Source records
*** Block opens ***

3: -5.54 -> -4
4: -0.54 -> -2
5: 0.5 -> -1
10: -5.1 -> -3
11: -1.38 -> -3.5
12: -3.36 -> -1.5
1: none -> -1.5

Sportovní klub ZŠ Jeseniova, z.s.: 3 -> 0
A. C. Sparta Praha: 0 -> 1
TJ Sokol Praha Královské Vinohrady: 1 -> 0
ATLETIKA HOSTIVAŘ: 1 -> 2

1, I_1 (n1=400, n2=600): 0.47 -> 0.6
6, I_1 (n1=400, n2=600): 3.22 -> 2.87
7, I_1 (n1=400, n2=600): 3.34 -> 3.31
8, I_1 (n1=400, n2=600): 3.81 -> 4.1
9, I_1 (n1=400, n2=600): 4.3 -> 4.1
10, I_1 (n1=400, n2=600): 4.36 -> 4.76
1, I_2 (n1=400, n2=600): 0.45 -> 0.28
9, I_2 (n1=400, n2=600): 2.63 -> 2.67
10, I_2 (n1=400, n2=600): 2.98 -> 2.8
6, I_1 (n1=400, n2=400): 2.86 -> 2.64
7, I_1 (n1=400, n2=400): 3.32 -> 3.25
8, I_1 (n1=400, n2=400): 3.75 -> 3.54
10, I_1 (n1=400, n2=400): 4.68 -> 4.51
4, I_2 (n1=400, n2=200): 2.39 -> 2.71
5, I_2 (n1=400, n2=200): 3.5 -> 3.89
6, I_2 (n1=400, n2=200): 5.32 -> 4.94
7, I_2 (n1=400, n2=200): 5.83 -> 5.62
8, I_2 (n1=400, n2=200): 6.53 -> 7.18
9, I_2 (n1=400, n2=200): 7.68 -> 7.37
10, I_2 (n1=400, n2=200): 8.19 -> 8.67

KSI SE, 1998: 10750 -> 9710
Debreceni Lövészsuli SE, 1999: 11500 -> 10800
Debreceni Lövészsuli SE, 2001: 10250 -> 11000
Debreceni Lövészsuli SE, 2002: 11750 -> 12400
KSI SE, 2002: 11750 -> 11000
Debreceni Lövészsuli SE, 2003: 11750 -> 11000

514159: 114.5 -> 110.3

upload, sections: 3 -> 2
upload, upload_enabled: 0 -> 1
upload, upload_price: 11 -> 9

*** Block closes ***

- **TASK REQUIREMENTS**
Return all of the entries word for word.

- **EXERCISE SOLUTION**
3: -5.54 -> -4
4: -0.54 -> -2
5: 0.5 -> -1
10: -5.1 -> -3
11: -1.38 -> -3.5
12: -3.36 -> -1.5
1: none -> -1.5

Sportovní klub ZŠ Jeseniova, z.s.: 3 -> 0
A. C. Sparta Praha: 0 -> 1
TJ Sokol Praha Královské Vinohrady: 1 -> 0
ATLETIKA HOSTIVAŘ: 1 -> 2

1, I_1 (n1=400, n2=600): 0.47 -> 0.6
6, I_1 (n1=400, n2=600): 3.22 -> 2.87
7, I_1 (n1=400, n2=600): 3.34 -> 3.31
8, I_1 (n1=400, n2=600): 3.81 -> 4.1
9, I_1 (n1=400, n2=600): 4.3 -> 4.1
10, I_1 (n1=400, n2=600): 4.36 -> 4.76
1, I_2 (n1=400, n2=600): 0.45 -> 0.28
9, I_2 (n1=400, n2=600): 2.63 -> 2.67
10, I_2 (n1=400, n2=600): 2.98 -> 2.8
6, I_1 (n1=400, n2=400): 2.86 -> 2.64
7, I_1 (n1=400, n2=400): 3.32 -> 3.25
8, I_1 (n1=400, n2=400): 3.75 -> 3.54
10, I_1 (n1=400, n2=400): 4.68 -> 4.51
4, I_2 (n1=400, n2=200): 2.39 -> 2.71
5, I_2 (n1=400, n2=200): 3.5 -> 3.89
6, I_2 (n1=400, n2=200): 5.32 -> 4.94
7, I_2 (n1=400, n2=200): 5.83 -> 5.62
8, I_2 (n1=400, n2=200): 6.53 -> 7.18
9, I_2 (n1=400, n2=200): 7.68 -> 7.37
10, I_2 (n1=400, n2=200): 8.19 -> 8.67

KSI SE, 1998: 10750 -> 9710
Debreceni Lövészsuli SE, 1999: 11500 -> 10800
Debreceni Lövészsuli SE, 2001: 10250 -> 11000
Debreceni Lövészsuli SE, 2002: 11750 -> 12400
KSI SE, 2002: 11750 -> 11000
Debreceni Lövészsuli SE, 2003: 11750 -> 11000

514159: 114.5 -> 110.3

upload, sections: 3 -> 2
upload, upload_enabled: 0 -> 1
upload, upload_price: 11 -> 9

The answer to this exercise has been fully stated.